Ashish Kaduskar, co-founder and Chief Product Officer, told Entrackr, “The current courses and material for engineering are quite outdated but are still being ardently taught in colleges. Once students step into the actual industry while working, they are left in the dark.”

Industries Helping Hands offers “hands-on industry-oriented training” through courses that help people advance their engineering skills in order to meet the expectations of the industry and company they are entering.

Industries Helping Hands

Currently bootstrapped, the startup creates the courses and content in house focusing on the IT and EV sector. These courses are compiled into a total of 9 modules and are taught across 6 months.

Nishant Dhote, Bhavesh Patil, and Ashish Kaduskar joined hands in the year 2019 to set up Industries Helping Hands. The Chhattisgarh-based company explores the Job-tech & Ed-tech sectors by providing placement oriented upskilling courses to students and working professionals.

With the goal of addressing structural unemployment and the skill gap, the company works to place people from Tier II and Tier III cities in technology jobs in the e-mobility and IT sectors.

Along with the in-house material curated by the founders, an additional program is built for the EV course in order to enable the students to practice their skill. The program essentially creates a real-life setting online and allows the individuals to design and build models of electric vehicles right from the motors to the shape of the vehicle.

Dhote emphasized on the need of ‘field necessary knowledge’ for students who are yet to step into the field and for professionals who are looking to step into a new sector. “The program helps students to think not only theoretically but also practically. Some designs and models might work in theory but will not withstand the environmental changes,” he explained.

The two courses that are currently available on the platform are Sustainable E-mobility (Electric Vehicle design & development) and IT courses. Working in an online model, live classes are provided for the students. The company plans on shifting into a hybrid model and relocating to Bangalore once it has raised its seed round.
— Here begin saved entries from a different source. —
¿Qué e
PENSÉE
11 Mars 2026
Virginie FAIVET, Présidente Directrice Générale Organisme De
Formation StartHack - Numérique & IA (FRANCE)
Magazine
With currently 15,000 enrollments pan India, the company is connected with more than 100 companies and over 120 colleges in the country. Workshops are conducted in these colleges in order to give students an outline of the offerings.
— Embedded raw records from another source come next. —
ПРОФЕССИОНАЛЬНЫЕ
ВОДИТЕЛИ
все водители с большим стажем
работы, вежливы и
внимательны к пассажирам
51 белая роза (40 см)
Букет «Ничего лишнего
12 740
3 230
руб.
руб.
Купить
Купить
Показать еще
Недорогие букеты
Industries Helping Hands offers a fee payment that is broken down into two parts- the first 25% of the fee is to be paid upfront while the enrollments are done and the rest 75% is to be paid only after the student has been placed in a company. Explaining this breakdown, Swati, Chief Business Officer said, “Most of our enrollments are done from Tier II and Tier III cities; they are not in a position to make a one-time payment.”

The company is up against Skill Lync, DIY Guru, and Cloud Campus for the EV course and competes against Scaler, Newton School, and Masai for ISA.

In a report titled “Investing for Impact: Education, Skills, and EdTech“, the Indian education and skills market is expected to reach a whopping $313 billion market by 2030.